=== Work request ===
Every line below between the one holding "5. **Run Tests to Verify Status**" and the one holding "- ✅ **Responsive", inclusive, should be copied exactly, and no other line.

=== Data section ===

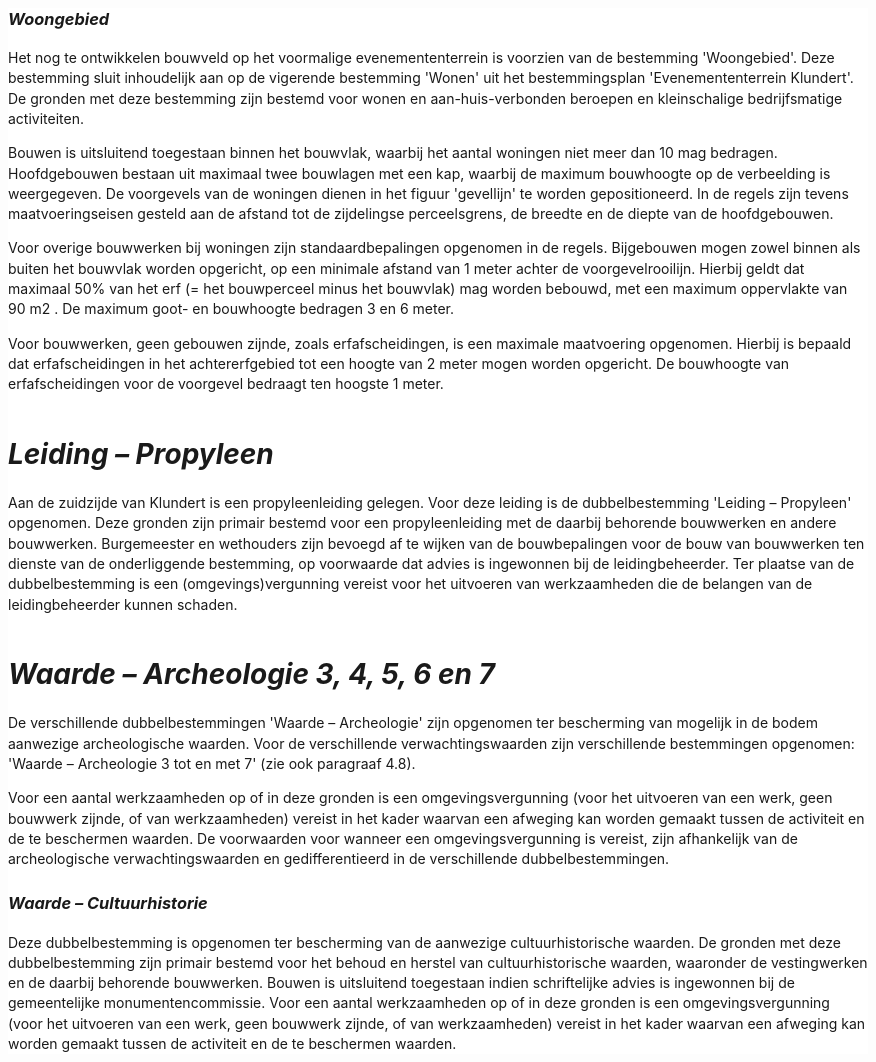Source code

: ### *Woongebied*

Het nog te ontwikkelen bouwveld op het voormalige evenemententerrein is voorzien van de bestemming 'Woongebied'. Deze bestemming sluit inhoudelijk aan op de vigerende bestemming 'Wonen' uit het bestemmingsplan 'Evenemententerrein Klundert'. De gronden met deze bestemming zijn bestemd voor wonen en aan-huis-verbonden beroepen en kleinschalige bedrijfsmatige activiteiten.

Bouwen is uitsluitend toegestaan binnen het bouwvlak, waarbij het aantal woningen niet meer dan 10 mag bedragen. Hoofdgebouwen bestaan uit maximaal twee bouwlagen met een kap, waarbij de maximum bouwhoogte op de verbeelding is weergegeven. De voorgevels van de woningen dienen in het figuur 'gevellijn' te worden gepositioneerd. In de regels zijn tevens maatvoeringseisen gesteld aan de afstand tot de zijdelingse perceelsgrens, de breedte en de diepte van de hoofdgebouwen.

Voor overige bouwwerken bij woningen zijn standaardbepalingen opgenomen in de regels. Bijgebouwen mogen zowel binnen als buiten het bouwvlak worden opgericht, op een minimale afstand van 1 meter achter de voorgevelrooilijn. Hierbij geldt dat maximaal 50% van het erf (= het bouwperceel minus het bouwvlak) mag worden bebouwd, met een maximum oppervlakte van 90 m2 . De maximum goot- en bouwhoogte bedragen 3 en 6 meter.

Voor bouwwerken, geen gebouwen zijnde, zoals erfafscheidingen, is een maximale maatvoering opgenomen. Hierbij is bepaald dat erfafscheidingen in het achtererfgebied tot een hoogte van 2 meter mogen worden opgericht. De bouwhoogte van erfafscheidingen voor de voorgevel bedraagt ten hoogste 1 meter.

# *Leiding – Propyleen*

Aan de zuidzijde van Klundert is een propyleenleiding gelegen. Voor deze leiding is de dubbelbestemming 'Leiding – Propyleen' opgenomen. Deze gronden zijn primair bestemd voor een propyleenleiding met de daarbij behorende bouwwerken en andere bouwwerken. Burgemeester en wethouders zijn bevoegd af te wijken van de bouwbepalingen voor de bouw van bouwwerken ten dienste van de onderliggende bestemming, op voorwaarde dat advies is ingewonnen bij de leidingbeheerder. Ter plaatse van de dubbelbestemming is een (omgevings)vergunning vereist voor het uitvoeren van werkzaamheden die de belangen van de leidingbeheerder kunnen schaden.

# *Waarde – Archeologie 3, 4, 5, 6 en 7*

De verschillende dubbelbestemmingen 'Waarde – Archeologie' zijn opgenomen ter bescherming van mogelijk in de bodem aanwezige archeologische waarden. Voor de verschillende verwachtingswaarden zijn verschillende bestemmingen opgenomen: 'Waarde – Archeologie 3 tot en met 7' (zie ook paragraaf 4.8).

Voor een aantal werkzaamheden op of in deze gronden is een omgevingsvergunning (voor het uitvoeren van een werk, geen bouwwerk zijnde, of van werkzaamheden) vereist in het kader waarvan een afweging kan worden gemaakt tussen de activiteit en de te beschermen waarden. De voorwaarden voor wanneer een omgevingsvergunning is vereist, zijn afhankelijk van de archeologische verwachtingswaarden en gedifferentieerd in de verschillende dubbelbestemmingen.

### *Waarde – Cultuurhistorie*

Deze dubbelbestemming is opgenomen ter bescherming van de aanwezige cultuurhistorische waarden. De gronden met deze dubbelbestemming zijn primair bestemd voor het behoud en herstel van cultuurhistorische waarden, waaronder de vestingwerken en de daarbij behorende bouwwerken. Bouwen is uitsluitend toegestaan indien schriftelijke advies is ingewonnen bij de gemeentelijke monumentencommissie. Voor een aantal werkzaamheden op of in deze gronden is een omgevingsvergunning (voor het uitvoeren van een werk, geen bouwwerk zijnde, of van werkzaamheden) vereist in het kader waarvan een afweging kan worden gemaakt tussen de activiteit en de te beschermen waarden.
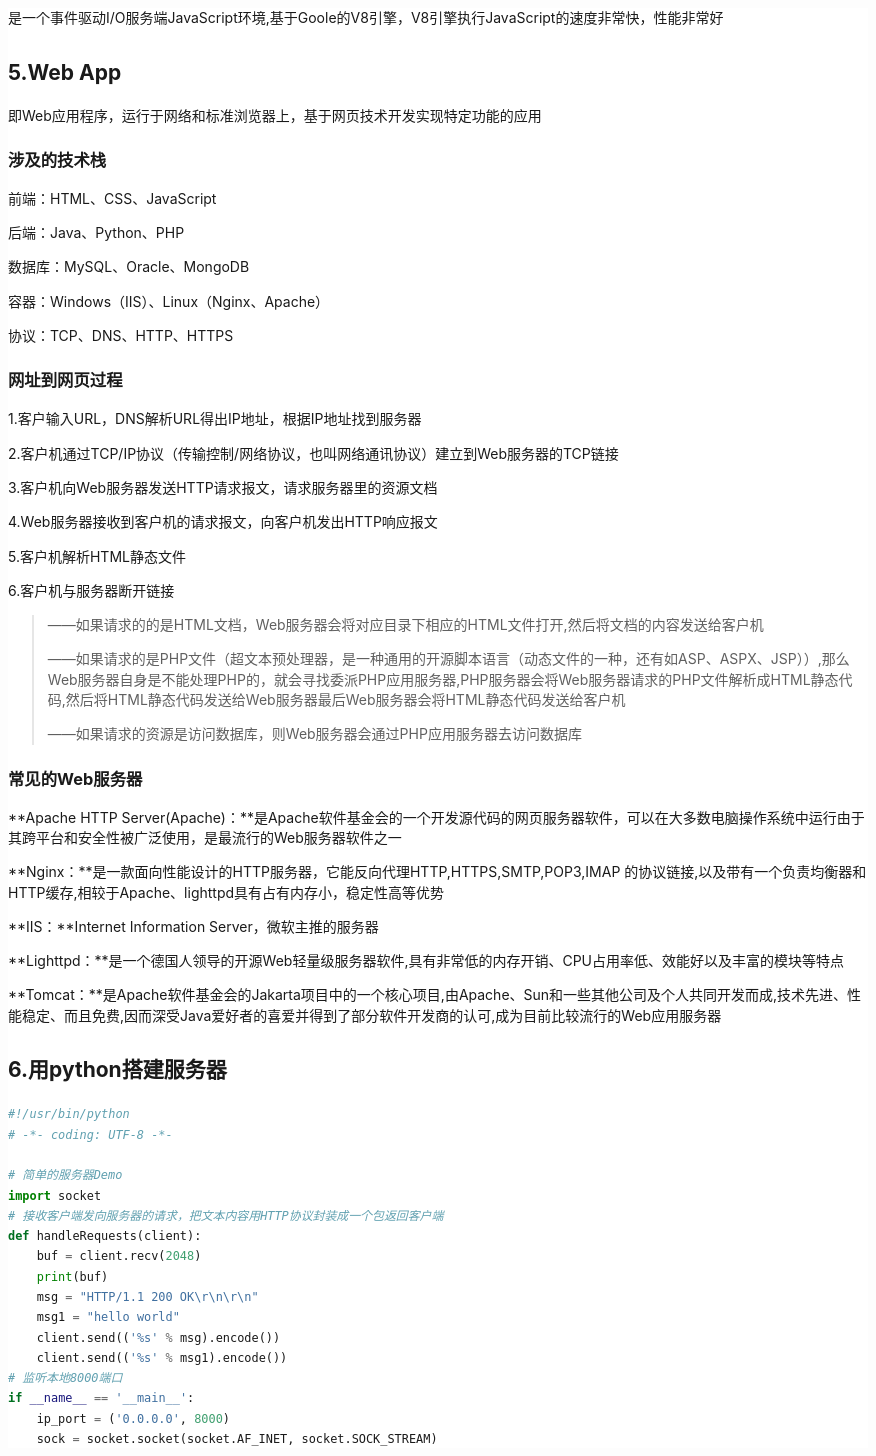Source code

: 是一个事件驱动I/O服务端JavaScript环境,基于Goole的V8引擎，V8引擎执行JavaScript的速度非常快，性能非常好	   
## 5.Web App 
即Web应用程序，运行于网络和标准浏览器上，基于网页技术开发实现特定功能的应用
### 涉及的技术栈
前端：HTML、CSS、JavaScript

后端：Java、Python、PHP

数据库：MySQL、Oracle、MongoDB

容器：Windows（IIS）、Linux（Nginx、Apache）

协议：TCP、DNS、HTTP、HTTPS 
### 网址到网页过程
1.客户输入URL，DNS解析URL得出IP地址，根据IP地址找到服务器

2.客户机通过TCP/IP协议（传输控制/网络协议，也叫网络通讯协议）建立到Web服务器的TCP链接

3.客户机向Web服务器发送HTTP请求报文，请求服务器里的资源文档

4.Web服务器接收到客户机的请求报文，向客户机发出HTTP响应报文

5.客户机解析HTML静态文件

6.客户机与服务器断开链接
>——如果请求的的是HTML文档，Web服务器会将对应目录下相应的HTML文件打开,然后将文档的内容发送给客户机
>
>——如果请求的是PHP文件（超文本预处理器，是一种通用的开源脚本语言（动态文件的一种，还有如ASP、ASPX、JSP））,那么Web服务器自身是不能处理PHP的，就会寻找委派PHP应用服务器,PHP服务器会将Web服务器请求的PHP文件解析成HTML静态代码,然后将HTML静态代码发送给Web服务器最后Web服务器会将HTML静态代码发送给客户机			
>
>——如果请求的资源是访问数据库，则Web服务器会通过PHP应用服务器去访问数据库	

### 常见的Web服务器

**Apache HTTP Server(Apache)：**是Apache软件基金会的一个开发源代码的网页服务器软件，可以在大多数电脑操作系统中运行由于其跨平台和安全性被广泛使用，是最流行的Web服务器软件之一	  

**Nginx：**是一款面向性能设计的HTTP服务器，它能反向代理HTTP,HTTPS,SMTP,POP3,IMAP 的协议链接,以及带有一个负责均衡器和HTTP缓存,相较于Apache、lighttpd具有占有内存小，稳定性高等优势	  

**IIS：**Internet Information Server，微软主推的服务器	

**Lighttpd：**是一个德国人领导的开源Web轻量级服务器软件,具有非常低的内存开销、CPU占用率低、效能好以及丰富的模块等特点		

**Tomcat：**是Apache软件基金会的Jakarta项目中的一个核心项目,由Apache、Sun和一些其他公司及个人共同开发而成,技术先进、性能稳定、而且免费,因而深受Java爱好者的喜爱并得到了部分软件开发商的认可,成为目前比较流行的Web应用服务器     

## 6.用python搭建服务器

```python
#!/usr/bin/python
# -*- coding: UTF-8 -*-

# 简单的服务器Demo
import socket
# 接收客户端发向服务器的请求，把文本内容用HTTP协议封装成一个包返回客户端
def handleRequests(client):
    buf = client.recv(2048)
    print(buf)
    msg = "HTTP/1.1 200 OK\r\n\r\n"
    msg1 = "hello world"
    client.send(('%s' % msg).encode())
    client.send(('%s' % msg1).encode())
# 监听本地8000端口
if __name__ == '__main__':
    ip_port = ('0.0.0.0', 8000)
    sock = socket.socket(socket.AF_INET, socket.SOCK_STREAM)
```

==

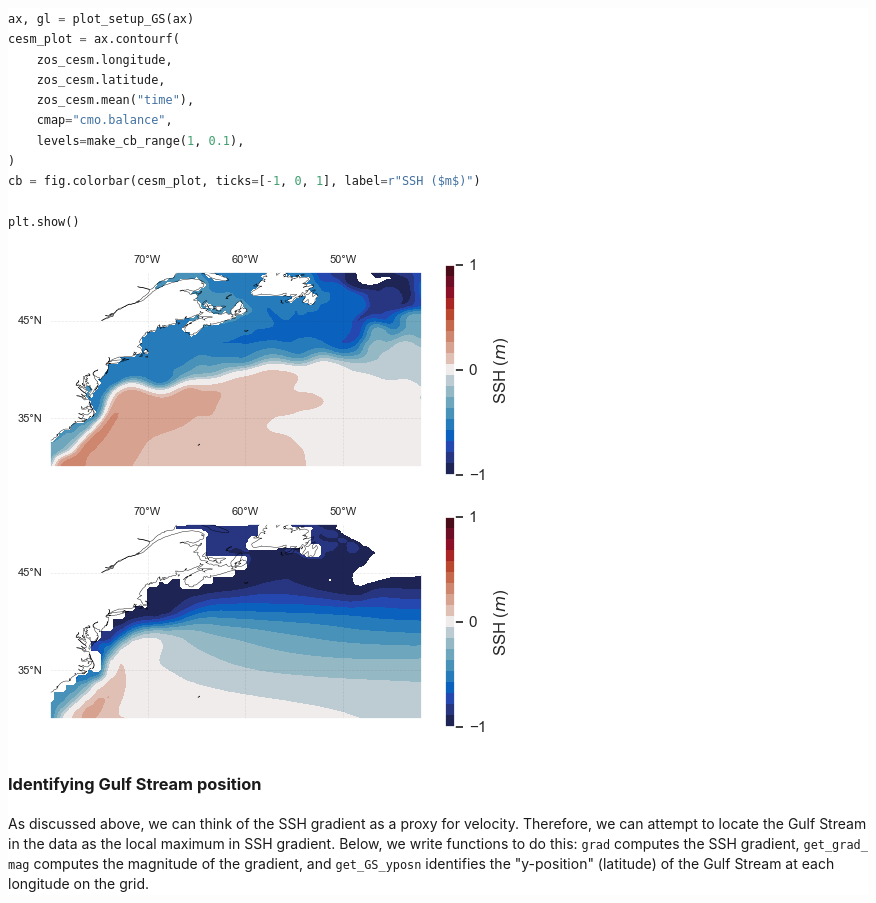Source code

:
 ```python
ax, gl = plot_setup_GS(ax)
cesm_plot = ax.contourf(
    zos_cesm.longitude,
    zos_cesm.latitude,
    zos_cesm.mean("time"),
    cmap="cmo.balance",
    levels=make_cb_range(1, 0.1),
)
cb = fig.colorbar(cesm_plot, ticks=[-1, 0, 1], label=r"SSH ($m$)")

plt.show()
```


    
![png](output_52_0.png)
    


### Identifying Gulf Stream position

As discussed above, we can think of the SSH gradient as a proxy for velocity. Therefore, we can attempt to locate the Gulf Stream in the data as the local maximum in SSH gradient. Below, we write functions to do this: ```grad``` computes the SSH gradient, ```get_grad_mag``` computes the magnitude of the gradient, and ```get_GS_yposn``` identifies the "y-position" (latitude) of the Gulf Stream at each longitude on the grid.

---

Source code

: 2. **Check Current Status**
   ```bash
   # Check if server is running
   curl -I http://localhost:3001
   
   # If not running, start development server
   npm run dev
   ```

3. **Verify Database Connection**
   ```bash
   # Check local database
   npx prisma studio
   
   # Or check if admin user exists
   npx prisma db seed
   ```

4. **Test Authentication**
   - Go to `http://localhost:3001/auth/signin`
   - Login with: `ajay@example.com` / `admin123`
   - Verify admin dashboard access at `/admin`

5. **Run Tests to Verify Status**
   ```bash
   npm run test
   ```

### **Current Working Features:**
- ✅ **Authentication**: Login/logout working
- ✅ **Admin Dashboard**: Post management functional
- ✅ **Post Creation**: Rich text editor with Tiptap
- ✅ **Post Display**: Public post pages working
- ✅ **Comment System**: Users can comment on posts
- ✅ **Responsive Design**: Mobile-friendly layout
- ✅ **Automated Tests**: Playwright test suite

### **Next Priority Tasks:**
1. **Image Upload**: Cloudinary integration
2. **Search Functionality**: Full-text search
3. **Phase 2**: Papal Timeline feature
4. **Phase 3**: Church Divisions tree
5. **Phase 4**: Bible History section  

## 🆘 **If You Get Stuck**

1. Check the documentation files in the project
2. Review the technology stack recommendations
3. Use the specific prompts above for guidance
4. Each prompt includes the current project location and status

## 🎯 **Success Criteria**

=== Answer to this task ===
5. **Run Tests to Verify Status**
   ```bash
   npm run test
   ```

### **Current Working Features:**
- ✅ **Authentication**: Login/logout working
- ✅ **Admin Dashboard**: Post management functional
- ✅ **Post Creation**: Rich text editor with Tiptap
- ✅ **Post Display**: Public post pages working
- ✅ **Comment System**: Users can comment on posts
- ✅ **Responsive Design**: Mobile-friendly layout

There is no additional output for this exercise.